Jesswar: It’s very strange. We played this one show where squares are painted on the floor. And the security guard sort of briefed me, like, “If anyone goes outside of the square, you sort of have to stop them or the show gets shut down.” But in some places like New Zealand, they're having complete, full-on music festivals. Like, thousands of people.
MTV News: Your first single, “Savage,” dropped in 2017. How has your sound changed since then?
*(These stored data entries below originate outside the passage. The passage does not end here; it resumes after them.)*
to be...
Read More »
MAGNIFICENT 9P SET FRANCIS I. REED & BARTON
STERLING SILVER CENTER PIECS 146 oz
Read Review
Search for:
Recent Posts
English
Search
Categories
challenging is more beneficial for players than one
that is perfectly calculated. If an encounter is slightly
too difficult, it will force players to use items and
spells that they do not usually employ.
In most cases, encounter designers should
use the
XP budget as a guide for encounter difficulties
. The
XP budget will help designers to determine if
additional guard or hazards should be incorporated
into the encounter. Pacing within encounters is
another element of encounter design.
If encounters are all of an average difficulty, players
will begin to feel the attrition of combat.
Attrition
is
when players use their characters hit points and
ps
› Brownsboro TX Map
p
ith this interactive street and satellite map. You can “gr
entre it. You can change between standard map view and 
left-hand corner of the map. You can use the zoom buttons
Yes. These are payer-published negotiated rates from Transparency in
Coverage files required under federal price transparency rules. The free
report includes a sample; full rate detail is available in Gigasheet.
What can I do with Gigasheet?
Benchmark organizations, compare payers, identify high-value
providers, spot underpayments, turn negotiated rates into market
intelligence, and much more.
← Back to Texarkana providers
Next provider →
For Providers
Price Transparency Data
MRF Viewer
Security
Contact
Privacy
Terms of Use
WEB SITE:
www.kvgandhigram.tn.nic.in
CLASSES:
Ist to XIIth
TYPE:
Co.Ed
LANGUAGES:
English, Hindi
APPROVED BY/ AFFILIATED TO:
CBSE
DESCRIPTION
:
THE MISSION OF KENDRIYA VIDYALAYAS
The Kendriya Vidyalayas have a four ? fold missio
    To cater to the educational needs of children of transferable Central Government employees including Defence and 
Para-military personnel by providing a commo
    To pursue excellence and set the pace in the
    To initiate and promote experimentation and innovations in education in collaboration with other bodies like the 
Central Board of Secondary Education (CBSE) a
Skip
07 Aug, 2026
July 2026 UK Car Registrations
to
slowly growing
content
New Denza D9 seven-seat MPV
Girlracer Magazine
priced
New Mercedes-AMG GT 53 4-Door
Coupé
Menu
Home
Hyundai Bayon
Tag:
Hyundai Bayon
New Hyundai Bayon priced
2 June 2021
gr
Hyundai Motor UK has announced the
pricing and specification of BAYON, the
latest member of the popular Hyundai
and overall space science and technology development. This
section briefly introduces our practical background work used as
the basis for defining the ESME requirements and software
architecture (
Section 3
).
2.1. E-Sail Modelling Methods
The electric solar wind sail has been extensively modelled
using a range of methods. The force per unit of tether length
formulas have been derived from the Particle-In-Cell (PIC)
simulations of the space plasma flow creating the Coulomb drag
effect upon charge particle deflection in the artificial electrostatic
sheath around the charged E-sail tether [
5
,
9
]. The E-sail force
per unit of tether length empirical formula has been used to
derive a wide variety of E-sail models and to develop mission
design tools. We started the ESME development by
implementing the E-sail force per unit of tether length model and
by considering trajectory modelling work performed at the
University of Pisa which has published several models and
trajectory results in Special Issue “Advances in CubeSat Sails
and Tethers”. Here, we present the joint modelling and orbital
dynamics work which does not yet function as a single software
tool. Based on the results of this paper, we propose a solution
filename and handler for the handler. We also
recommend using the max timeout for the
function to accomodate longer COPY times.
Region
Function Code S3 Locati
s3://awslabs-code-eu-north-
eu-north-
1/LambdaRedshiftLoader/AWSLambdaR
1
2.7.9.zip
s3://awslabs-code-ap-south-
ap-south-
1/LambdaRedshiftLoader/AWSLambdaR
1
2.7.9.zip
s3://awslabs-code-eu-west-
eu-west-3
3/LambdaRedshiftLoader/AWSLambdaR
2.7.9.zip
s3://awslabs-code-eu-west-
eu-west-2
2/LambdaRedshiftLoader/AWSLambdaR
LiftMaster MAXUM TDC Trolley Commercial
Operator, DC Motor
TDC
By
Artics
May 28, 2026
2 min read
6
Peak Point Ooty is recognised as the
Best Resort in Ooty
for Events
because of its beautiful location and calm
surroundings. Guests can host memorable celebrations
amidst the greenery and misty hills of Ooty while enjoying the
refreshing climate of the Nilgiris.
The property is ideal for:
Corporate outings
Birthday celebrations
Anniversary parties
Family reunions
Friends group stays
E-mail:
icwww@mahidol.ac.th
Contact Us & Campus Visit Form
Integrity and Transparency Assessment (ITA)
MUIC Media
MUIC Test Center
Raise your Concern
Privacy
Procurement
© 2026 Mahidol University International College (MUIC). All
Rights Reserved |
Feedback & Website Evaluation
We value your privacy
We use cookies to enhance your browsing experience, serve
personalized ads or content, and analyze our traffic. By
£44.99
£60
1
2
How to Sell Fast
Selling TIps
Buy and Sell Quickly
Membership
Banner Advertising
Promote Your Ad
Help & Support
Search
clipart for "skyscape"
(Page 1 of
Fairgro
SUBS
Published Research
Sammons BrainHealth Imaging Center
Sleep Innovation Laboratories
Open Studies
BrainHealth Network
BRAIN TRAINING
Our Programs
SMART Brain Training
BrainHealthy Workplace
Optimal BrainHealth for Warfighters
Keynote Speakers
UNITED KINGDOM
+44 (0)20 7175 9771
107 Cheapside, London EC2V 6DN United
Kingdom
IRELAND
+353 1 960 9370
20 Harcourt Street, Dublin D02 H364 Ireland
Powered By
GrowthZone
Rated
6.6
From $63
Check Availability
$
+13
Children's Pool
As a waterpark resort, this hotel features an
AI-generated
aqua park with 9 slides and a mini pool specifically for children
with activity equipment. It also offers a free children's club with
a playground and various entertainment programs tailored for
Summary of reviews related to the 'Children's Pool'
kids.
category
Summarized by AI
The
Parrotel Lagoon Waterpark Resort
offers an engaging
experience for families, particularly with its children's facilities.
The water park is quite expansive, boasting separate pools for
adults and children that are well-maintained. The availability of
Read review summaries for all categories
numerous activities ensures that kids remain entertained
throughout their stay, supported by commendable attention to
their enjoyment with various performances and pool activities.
Jesswar: Even outside of music, I've evolved so much. With your artistry, how you are in that moment of time definitely influences the music. When I released that song in 2017, I had no plans to [make a music video]. I was just going to put it on SoundCloud. It was a song that we played at our pre-games, you know? It was pretty amazing how I got approached to make a video clip for that and put it online. I listen to it now and I just sound… I don't know. I feel like I was really cheeky. You can definitely tell I had a lot more years in me to grow and evolve and get better at my craft. I feel like in “Savage,” I was saying punchlines just to be cheeky because I could.
MTV News: You previously said that writing “Venom,” a single off Tropixx, was self-care for you. Can you tell me more about that?
Jesswar: While writing this project, I was going through a pretty rough time personally in my life. I was being overlooked and talked down to a lot. So writing this project was a complete retaliation to that treatment. I feel like through that anger and rage, I found a calmness. Now I can look back on that and be like, oh, I'm really glad I got that [anger] out.
MTV News: It’s so interesting, writing about anger as a woman. The world doesn't want you to express your anger.
Jesswar: One-hundred percent. But it feels so good! Everything I say in that song is a timestamp for me at that moment in my life. Sometimes I can listen to a song, and I'll go back to exactly where I was living, what I was wearing — I remember all that. But I think it's good to remember that because now, I feel much more calm and much more steady in my life.
MTV News: What about “Medusa”? The visuals for that song in particular are stunning.
Jesswar: “Medusa” was written in that same sort of vein as “Venom,” and the video was made in that sense as well. Except when I was making “Medusa,” there were so many powerful women around me — and there still are — who I was watching just absolutely kill it with success. We had heaps of people from my community come through [for the music video]. We hand-painted all the jackets and all the jewelry. We were just trying to make do with what we had. And some of those women I've known since I was in high school. That was where I got a lot of my inspiration from, too. Maybe not so much from people who are famous, but more so people who I know in my day-to-day life. And seeing that really inspired me because I was like, “I can do this, too.” I made the song for us in a way, and the video as well.